Do HK youths worry about their future prospects? Do you feel that there is a future for you in HK ?

My views on the future of HK and are shared by my friends. It is a subject we discuss a lot and find the situation depressing as we can see no positive change for the future. If it wasn’t for my family I would make plans to leave HK once I graduate.

Asia thinkers interviewed bartender, Danish Gurung (25 years old) whose father served with the British Gurkhas in the New Territories. He was born in Hong Kong and when his father retired to Nepal he stayed on.

Hong Kong’s youth are reported as being particularly unhappy, it might be because of the territory’s unusual situation. It’s technically one of the richest territories in Asia, but also has one of the worst wealth gaps.

Do you agree with this? How do you feel about your career and economic prospects given the current HK environment?

There is a lot of wealth in HK, but I feel that there is also opportunity – as long as you’re willing to work hard you’ll have a job. There are always jobs available in bars and restaurants which provide me with enough for basic living and opportunities to develop my career. I find that Hong Kongers are dissatisfied with how things are run, but I am glad we have access to Government services such as education and healthcare.

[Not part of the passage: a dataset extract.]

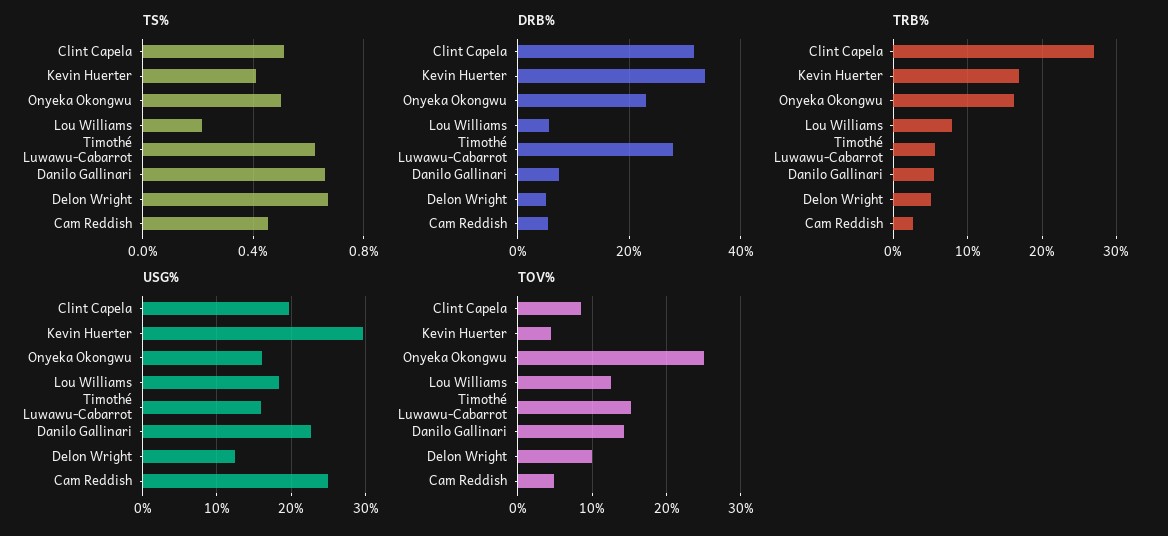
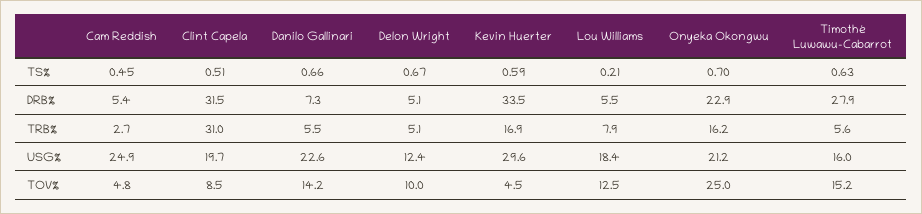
TS%, Kevin Huerter: 0.4 -> 0.59
TS%, Onyeka Okongwu: 0.5 -> 0.7
TRB%, Clint Capela: 27 -> 31
USG%, Onyeka Okongwu: 16 -> 21.2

Hong Kong often ranks as having the least affordable housing in the world – and it is said to “affect young people’s family planning, and their choice of future career.” Do you feel the housing situation is a major problem and how does it affect you?

Housing for me is not an issue. I have always lived in crowded conditions and this doesn’t bother me. I rent a room with four others in Jordon, but most of the time I am working, sleeping or socialising. We have a strong Nepalese community in the area and we support each other. I have never thought about applying for public housing.

What are the key challenges HK youths face as they move into the workforce?

I can only speak for the Nepalese youth. Although most of us can speak Cantonese we have not been taught to read or write Chinese and  so we have limited opportunities for Government work or companies accept us only in low paid jobs. If I had the opportunity I would like to join the police or fire department. Due to lack of work opportunities a lot of my friends dropped out of school and became involved with drugs and gangs.

Many  Hong Kongers have said they are supposed enjoy free speech and a free press, but they can’t readily discuss what makes them unhappy and have limited political means to change things. Do you agree with that you have limited opportunity to change social issues in HK and will it affect your future planning to stay in HK?

I don’t care about politics much. Compared to other places, Hong Kong is quite a free place. As long as you’re willing to work, you’ll have a job and  a basic living standard. I am a little bit scared about the future, because people say that in China the internet is limited, and people cannot use Facebook. ​From my impression, if you are in China, they will limit many things, and I do not want to live my life like that.

Do HK youths worry about their future prospects? Do you feel that there is a future for you in HK ?

I don’t really know much about what the future holds for Hong Kong, but I feel that we are not well accepted and that has sadly made me feel like I do not belong here. My parents decided I should stay in Hong Kong because they thought that the education system here was better than in Nepal, and I would have a better future growing up here. I am not unhappy in HK, however if I can earn enough money I would consider returning to Nepal and opening a bar.